Answer these questions from the abstract on SR-B1 deficiency below.
1. For how many weeks were the mice fed the high-fat diet?
2. How many male SR-B1 knock-out mice were studied?
3. What macrophage-containing structures were observed in adipose tissue from the HFD-fed SR-B1 deficient mice?

[Selected passage]

Lipoprotein receptor SR-B1 deficiency enhances adipose tissue inflammation and reduces susceptibility to hepatic steatosis during diet-induced obesity in mice

Scavenger receptor class B type 1 (SR-B1) is a membrane lipoprotein receptor/lipid transporter involved in the pathogenesis of atherosclerosis, but its role in obesity and fatty liver development is unclear. Here, we determined the effects of SR-B1 deficiency on plasma metabolic and inflammatory parameters as well as fat deposition in adipose tissue and liver during obesity. To induce obesity, we performed high-fat diet (HFD) exposure for 12 weeks in male SR-B1 knock-out (SR-B1^−/−, n = 14) and wild-type (WT, n = 12) mice. Compared to HFD-fed WT mice, plasma from HFD-fed SR-B1^−/− animals exhibited increased total cholesterol, triglycerides (TG) and tumor necrosis factor-α (TNF-α) levels. In addition, hypertrophied adipocytes and macrophage-containing crown-like structures (CLS) were observed in adipose tissue from HFD-fed SR-B1 deficient mice. Remarkably, liver from obese SR-B1^−/− mice showed attenuated TG content, dysregulation in hepatic peroxisome proliferator-activated receptors (PPARs) expression, increased hepatic TG secretion, and altered hepatic fatty acid (FA) composition. In conclusion, we show that SR-B1 deficiency alters the metabolic environment of obese mice through modulation of liver and adipose tissue lipid accumulation. Our findings provide the basis for further elucidation of SR-B1's role in obesity and fatty liver, two major public health issues that increase the risk of advanced chronic diseases and overall mortality.

[/Selected passage]
[Exercise data]

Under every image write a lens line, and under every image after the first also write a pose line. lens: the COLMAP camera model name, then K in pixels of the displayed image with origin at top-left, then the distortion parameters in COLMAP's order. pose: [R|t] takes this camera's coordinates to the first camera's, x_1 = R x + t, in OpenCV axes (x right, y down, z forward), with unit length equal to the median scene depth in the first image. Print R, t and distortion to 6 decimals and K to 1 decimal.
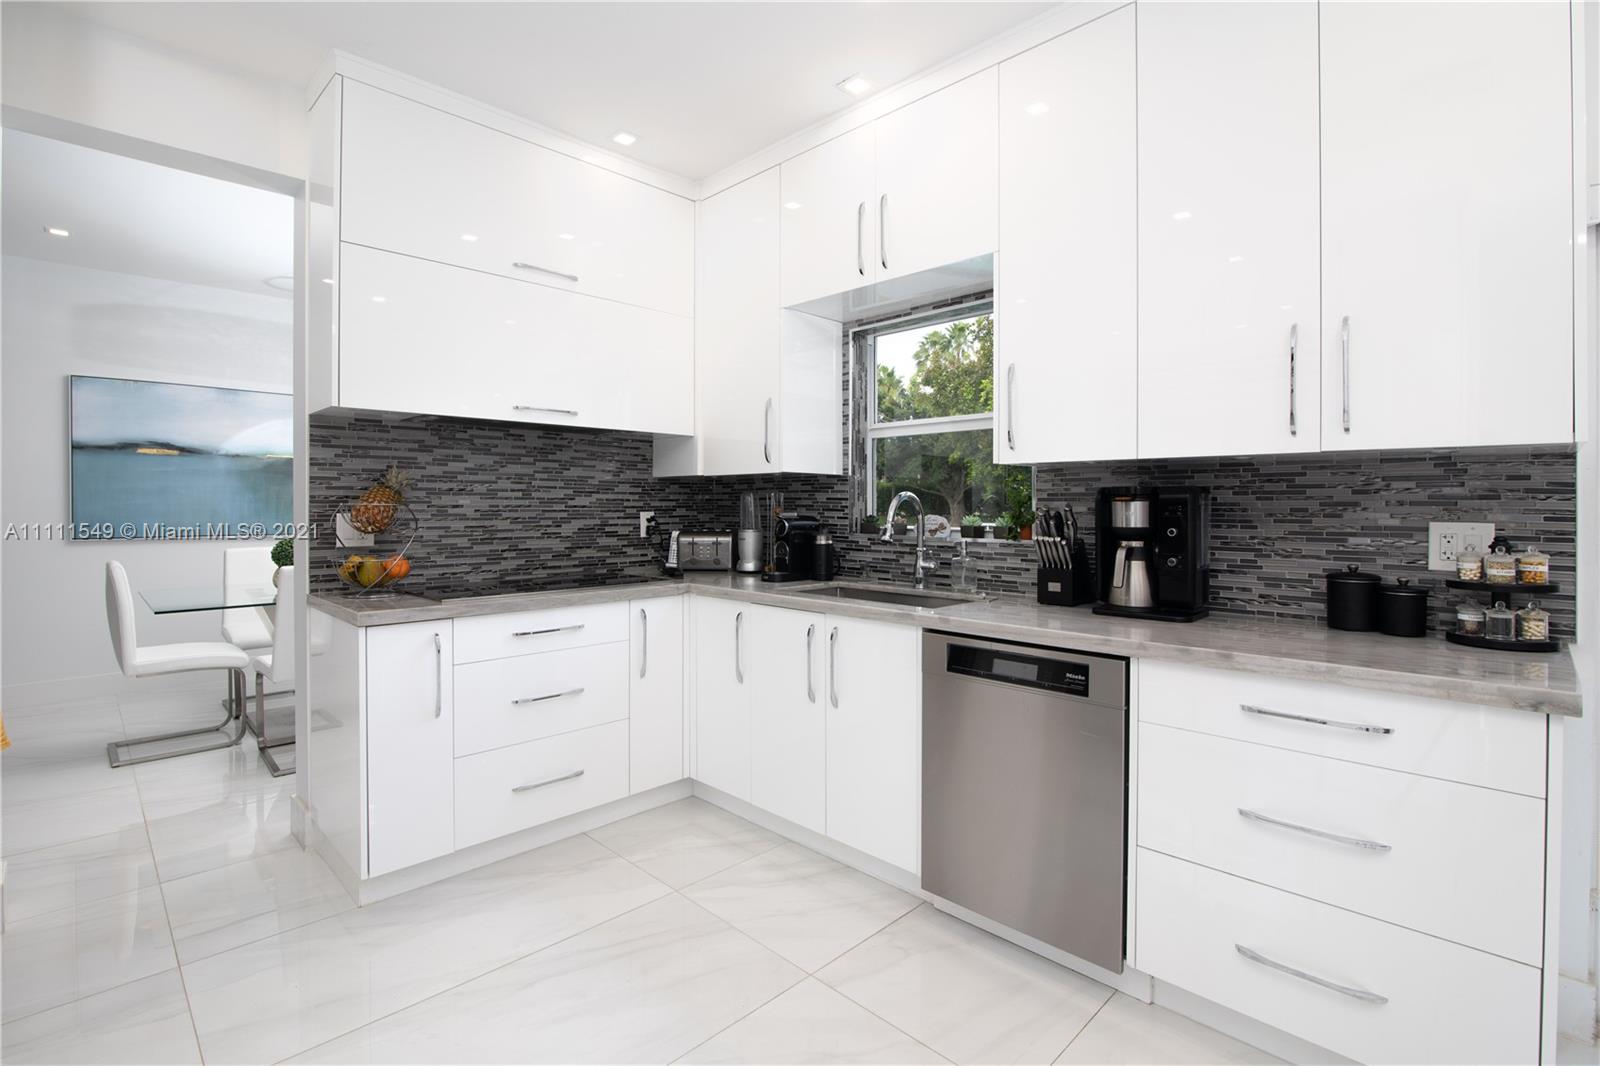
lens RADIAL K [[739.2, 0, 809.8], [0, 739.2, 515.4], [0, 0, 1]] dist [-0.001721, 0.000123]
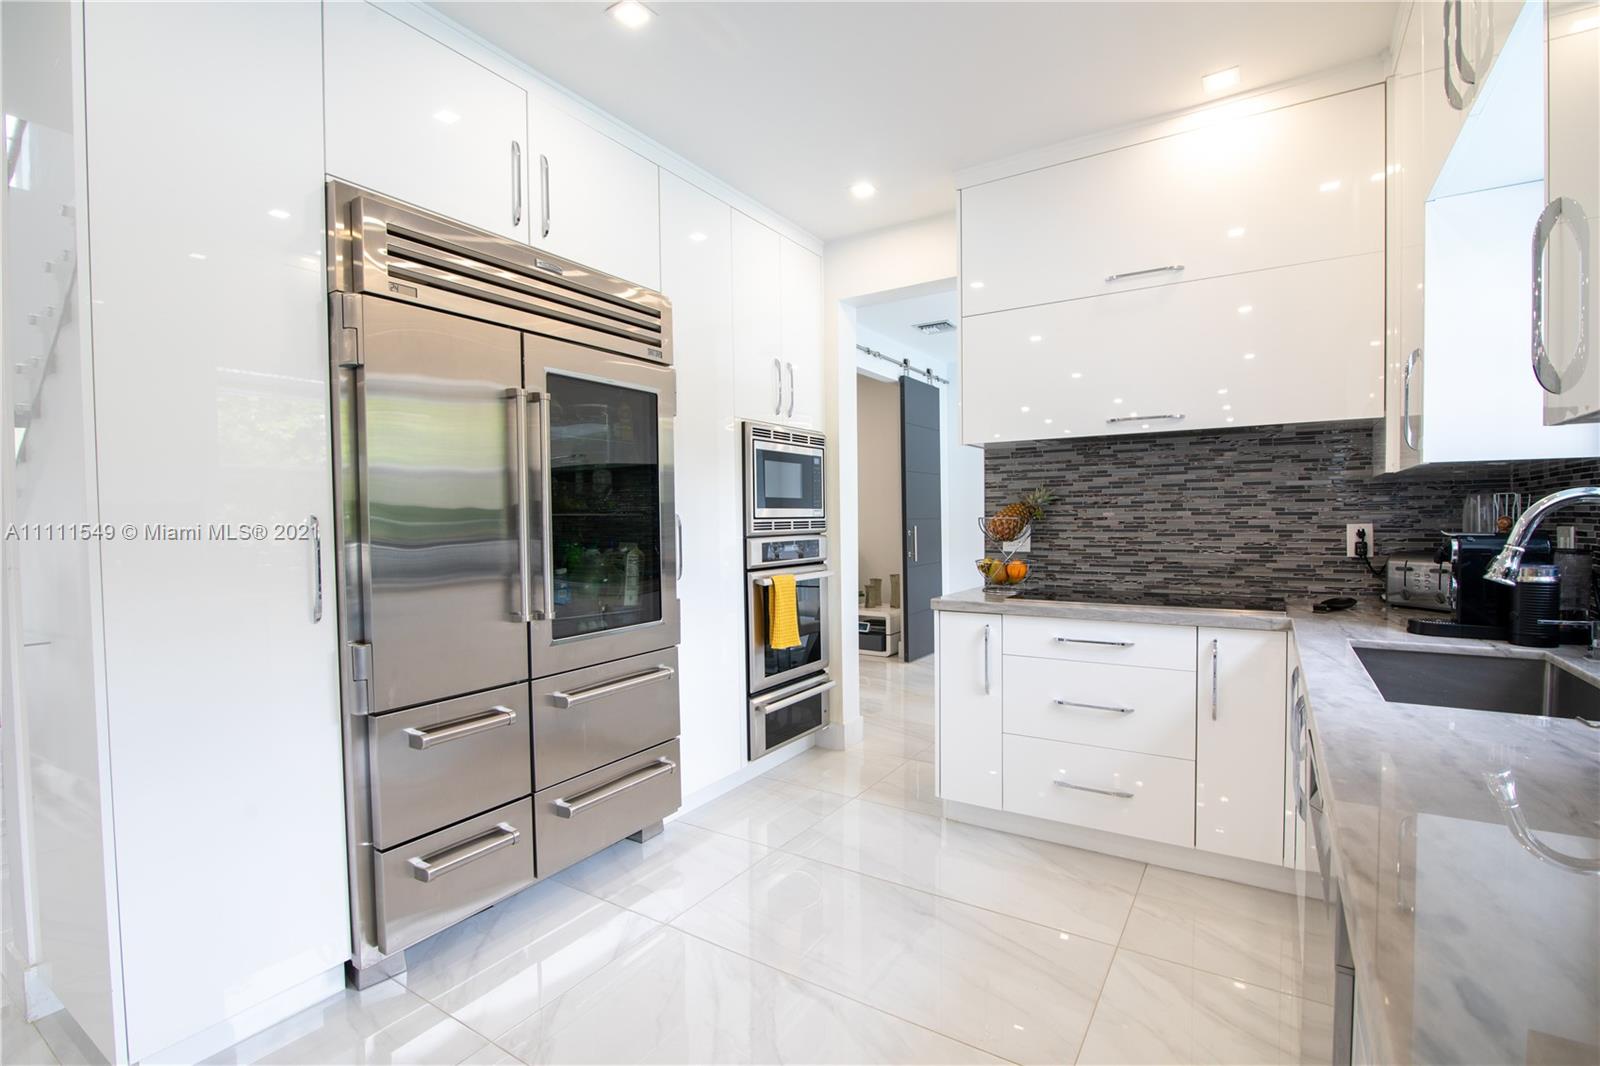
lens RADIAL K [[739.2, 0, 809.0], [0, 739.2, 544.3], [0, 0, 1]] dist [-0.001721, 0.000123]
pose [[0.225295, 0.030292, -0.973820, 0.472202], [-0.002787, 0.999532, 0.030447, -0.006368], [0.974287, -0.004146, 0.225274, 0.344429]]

[/Exercise data]

Task solution →
1. 12 weeks.
2. 14.
3. Crown-like structures (CLS).